ACCI chief of policy and advocacy David Alexander said it was an unrealistic proposal that will make it almost impossible for young workers to get their first job.

“Calls to abolish junior pay rates is another example of the usual ignorance of economics from unions,” Mr Alexander said.

“Having no junior pay rates would make hiring young people far less attractive to businesses.

“Taking on a worker with minimal experience requires extra risk and extra effort — they do not have the work or life experience that older adults have.

“This would be catastrophic for young workers, especially in retail, who would struggle to get a start in the workplace.”

Australian Retailers Association, the nation’s peak retail body, said the legal action had been rushed through without any industry consultation.

“Junior rates are used to incentivise employment of young people who are less skilled, giving them an entry point for their careers,” ARA chief executive Paul Zahra said.

“Without these rates, these young people may otherwise struggle to compete against older, more experienced applicants.”
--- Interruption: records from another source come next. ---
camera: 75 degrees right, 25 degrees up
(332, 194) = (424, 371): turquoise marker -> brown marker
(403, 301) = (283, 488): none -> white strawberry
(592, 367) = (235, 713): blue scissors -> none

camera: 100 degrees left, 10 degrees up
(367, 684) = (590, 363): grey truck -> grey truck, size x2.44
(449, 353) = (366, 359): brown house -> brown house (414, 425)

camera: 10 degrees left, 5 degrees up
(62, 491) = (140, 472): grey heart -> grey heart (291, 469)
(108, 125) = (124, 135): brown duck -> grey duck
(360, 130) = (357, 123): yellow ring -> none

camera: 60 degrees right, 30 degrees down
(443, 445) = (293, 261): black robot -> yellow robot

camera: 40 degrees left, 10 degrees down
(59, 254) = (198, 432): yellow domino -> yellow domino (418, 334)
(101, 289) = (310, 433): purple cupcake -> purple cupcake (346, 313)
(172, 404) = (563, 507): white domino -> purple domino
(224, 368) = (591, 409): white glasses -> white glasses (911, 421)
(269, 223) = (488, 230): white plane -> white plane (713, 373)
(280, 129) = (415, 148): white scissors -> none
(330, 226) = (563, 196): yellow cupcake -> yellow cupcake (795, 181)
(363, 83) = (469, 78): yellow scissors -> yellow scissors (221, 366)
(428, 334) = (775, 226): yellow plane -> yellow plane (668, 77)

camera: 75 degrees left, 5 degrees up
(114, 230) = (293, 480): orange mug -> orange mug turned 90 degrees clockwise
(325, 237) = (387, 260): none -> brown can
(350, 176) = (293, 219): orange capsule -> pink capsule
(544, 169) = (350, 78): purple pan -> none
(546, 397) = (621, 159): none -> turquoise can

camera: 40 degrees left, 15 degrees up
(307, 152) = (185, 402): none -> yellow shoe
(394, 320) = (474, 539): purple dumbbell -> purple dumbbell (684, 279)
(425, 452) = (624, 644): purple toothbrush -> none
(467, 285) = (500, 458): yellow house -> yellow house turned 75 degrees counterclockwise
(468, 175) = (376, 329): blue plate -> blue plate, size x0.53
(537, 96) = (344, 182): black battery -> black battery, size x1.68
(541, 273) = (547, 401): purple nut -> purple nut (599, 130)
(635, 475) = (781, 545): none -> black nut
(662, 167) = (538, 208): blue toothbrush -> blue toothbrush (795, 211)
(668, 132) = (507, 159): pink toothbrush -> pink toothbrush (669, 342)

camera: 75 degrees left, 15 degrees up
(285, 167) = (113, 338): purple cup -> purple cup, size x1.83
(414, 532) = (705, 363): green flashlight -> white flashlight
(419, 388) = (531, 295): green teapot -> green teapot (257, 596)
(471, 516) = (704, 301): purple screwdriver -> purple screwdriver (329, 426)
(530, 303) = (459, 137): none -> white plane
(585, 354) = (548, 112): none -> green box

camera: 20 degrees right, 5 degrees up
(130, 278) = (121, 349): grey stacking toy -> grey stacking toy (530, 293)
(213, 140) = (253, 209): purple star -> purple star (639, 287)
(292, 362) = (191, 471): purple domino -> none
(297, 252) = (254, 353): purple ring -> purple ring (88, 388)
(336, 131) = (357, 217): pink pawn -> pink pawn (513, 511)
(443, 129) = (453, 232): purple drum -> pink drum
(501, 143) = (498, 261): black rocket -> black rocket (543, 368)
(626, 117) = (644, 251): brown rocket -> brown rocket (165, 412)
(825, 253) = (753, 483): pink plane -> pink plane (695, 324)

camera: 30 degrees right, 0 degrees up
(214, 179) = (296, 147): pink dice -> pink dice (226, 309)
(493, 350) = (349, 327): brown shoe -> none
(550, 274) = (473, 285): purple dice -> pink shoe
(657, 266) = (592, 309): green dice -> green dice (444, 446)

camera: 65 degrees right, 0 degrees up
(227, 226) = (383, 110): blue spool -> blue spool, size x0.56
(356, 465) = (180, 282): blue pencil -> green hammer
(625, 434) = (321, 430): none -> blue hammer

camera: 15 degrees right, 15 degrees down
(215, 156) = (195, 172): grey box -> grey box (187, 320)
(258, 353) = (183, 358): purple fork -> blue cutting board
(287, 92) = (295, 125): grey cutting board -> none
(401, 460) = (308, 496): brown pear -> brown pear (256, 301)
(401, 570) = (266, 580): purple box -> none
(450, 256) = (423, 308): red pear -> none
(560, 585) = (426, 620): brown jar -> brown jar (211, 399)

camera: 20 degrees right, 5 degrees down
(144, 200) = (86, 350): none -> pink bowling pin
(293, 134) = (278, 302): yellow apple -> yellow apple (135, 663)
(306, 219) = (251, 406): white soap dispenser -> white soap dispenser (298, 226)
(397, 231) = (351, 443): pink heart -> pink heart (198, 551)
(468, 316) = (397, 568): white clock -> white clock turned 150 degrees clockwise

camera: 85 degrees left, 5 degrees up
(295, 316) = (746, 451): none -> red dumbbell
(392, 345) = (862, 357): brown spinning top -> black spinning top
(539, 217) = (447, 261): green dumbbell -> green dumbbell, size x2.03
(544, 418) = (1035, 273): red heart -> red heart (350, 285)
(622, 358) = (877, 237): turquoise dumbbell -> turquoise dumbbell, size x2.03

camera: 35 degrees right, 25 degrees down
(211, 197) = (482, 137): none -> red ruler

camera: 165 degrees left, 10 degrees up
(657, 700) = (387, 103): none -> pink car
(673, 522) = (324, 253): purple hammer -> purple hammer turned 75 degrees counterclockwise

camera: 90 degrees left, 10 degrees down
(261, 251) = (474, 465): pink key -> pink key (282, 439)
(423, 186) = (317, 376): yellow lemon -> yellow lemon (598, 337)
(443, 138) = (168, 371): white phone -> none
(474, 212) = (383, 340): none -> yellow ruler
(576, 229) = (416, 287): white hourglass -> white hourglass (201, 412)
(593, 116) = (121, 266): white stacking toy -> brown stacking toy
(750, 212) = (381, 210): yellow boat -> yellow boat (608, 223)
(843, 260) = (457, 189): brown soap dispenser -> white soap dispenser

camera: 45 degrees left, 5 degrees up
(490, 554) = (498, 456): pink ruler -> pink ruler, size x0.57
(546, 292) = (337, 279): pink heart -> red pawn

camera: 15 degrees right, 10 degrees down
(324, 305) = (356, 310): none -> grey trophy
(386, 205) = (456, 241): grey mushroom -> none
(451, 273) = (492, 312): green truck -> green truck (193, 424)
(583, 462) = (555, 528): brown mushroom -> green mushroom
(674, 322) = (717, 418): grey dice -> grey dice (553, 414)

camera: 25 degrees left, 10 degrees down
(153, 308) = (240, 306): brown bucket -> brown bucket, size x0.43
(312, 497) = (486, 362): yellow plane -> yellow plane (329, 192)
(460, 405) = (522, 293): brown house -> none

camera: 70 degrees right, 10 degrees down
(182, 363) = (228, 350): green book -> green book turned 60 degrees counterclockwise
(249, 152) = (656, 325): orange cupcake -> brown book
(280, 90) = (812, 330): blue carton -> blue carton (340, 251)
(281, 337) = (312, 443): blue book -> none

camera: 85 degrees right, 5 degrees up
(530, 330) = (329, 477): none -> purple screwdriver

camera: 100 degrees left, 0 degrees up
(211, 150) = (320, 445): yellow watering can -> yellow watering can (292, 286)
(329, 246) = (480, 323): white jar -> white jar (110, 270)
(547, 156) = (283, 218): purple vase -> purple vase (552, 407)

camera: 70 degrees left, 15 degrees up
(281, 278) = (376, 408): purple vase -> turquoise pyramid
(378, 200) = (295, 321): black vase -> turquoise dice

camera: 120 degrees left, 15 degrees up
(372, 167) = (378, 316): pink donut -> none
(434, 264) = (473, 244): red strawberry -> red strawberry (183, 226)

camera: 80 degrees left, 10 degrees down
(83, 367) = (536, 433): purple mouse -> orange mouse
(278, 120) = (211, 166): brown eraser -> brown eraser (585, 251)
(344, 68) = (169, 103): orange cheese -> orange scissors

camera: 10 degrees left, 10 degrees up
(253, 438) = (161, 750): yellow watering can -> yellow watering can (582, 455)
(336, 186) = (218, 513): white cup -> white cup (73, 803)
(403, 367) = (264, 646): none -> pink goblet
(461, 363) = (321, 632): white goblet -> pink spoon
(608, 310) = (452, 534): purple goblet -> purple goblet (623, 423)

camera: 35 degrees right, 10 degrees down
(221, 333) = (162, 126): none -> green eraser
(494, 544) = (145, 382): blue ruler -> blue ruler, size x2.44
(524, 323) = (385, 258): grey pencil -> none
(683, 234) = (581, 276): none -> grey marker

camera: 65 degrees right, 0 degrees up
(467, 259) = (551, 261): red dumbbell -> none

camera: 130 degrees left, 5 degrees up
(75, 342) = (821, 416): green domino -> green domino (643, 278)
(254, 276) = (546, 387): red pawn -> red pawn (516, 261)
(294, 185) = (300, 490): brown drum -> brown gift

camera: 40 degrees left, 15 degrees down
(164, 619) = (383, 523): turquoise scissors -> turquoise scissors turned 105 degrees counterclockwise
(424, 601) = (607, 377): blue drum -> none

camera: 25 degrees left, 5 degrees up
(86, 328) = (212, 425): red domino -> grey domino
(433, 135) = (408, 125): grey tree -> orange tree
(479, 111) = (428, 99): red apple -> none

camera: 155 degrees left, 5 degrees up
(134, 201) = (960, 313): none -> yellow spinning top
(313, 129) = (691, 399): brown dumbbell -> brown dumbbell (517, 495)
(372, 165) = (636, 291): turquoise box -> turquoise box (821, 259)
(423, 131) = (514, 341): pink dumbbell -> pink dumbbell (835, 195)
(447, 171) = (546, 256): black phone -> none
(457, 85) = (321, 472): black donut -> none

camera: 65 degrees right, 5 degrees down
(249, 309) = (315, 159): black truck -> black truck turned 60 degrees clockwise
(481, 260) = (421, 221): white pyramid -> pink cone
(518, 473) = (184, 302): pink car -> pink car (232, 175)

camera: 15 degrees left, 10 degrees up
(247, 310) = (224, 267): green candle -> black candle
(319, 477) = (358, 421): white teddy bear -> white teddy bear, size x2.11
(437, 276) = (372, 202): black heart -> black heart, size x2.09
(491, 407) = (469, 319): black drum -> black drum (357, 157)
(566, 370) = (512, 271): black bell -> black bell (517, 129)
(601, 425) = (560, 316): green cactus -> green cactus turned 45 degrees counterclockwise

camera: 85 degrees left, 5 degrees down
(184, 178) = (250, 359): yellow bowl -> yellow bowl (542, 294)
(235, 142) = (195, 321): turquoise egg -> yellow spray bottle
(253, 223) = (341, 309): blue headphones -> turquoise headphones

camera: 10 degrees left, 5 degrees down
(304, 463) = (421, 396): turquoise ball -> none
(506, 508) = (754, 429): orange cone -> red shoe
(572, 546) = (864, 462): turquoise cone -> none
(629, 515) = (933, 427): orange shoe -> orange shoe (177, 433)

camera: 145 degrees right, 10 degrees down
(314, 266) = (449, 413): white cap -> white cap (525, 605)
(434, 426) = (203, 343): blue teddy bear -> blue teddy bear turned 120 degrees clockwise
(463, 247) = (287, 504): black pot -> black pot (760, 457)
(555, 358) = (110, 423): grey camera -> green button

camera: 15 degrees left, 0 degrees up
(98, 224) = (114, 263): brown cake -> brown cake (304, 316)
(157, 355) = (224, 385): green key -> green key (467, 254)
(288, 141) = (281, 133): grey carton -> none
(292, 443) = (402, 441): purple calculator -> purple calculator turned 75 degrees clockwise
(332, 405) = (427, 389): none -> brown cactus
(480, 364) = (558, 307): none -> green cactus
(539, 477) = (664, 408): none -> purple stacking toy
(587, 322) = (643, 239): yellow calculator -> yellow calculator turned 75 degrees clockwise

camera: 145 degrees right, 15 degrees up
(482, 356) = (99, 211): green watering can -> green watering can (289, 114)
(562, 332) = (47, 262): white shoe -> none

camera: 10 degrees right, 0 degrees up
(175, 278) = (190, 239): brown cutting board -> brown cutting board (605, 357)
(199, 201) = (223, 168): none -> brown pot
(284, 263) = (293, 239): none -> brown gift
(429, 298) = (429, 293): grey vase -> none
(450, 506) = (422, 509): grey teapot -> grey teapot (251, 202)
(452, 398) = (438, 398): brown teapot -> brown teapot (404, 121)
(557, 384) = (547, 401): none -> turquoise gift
Mr Zahra added it had concerns about the impact this change would have on retailers experiencing a cost-of-doing-business crisis, particularly after the FWC this week revealed millions of workers on minimum and award wages will get a 3.75 per cent pay rise from July.

SDA national secretary Gerard Dwyer said most retail and fast food workers had many years of experience in the industry by the time they were 18, and yet they were paid 30 per cent less than the full minimum.

“In the eyes of the law, 18, 19 and 20-year-olds are adults. They can vote, drink alcohol and join the army — why are they paid as juniors?” he said.

“If you’re of adult age, you should be paid an adult wage.”

ACTU secretary Sally McManus said the cost of living and housing disproportionately fell on young workers.

“Wage discrimination in the forms of youth wages, discriminatory super rules, and forms of unpaid work such as internships, are compounding economic insecurity for young people,” she said.

“The cards are already so heavily stacked against young workers. It is unfair for them to have to work harder and longer to pay the same bills as other adults.”